For this first round, I'll toss in the non-fiction book I rec'd to you a while ago: Liars and Outliers by Bruce Schneier. Because it sounds like something you'd like. Audible has it.
ecaterin: Miles's face from Warrior's Apprentice. Text: We have advanced to new and surprising levels of bafflement. (Default)

[personal profile] ecaterin 2012-12-30 08:55 pm (UTC)(link)
*is very very interested in this thread!*

*has read precious few new books outside of light's reccs :D*

*but will try to come up with one!*

*enquiring minds want to know: does light like historical fiction?*
outlineofash: Zorg from The Fifth Element grins at the viewer. (Smile - Zorg)

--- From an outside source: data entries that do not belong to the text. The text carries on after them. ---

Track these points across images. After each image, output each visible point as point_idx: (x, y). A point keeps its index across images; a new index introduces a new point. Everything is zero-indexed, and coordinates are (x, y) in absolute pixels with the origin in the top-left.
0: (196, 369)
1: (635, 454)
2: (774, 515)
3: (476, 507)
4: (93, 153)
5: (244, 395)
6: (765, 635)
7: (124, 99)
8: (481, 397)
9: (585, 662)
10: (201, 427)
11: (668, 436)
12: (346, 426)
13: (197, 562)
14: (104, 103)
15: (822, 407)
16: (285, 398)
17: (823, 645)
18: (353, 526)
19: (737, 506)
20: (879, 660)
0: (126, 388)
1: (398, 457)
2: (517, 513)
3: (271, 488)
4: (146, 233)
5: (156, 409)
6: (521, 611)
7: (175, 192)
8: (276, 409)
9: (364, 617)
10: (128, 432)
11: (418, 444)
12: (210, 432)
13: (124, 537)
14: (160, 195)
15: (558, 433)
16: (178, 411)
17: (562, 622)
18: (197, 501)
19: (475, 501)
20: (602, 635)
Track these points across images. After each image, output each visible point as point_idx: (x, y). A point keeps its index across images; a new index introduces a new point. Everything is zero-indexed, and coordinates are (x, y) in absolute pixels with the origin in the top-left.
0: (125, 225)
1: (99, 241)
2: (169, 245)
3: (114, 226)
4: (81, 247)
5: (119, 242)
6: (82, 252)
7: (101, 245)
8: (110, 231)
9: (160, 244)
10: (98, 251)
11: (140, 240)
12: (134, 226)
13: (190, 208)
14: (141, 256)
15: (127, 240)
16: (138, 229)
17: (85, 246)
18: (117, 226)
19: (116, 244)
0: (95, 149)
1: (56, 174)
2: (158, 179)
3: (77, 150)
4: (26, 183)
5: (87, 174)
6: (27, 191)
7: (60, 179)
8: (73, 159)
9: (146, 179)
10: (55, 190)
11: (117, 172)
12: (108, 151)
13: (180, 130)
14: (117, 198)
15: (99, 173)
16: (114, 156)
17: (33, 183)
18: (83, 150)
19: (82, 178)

[personal profile] outlineofash 2012-12-30 09:56 pm (UTC)(link)
How about All Men of Genius by Lev AC Rosen? I'm curious if it's worth reading, or simply another forgettable steampunk novel.
sibylle: (Default)

[personal profile] sibylle 2012-12-30 10:07 pm (UTC)(link)
I thought "The Collected Letters of Emily Dickinson" were a really interesting read, to get to know the woman behind the poems ... .
cyprinella: Rosemary sprigs (rosemary)

[personal profile] cyprinella 2012-12-31 01:31 am (UTC)(link)
I picked up Holley Bishop's Robbing the Bees a few years back and it's what got me interested in having bees. One of the few nonfiction titles I've actually finished.

[identity profile] whazzle.livejournal.com 2013-01-02 01:52 pm (UTC)(link)
You might like Akata Witch by Nnedi Okorafor ~ YA, has some great parts and some rushed parts and some what was that? parts. It would be really interesting to get your take on it.

(Also thanks for the reviews! I'm adding things to my TBR list now.)
cahn: (Default)

[personal profile] cahn 2013-01-21 11:37 pm (UTC)(link)
I wasn't able to reply to this until I finished this book! So it may be too late, but whatever, thought I'd throw this out there anyway.

Five Flavors of Dumb, Antony John. It looks like it's available on bookshare. It's told from the POV of a deaf girl, and I'm interested to know whether he sticks the landing at all.

I enjoyed the book, which I thought was well and engagingly written, and I liked the narrator Piper, and John gets points for getting it betaed by actual deaf people, but every so often I thought I might be catching a vibe of "Hey I'm gonna write a story about a deaf girl who becomes the manager of a band, isn't that a neat gimmick?" which... makes me cringe a little? I dunno. Maybe I'm imagining things.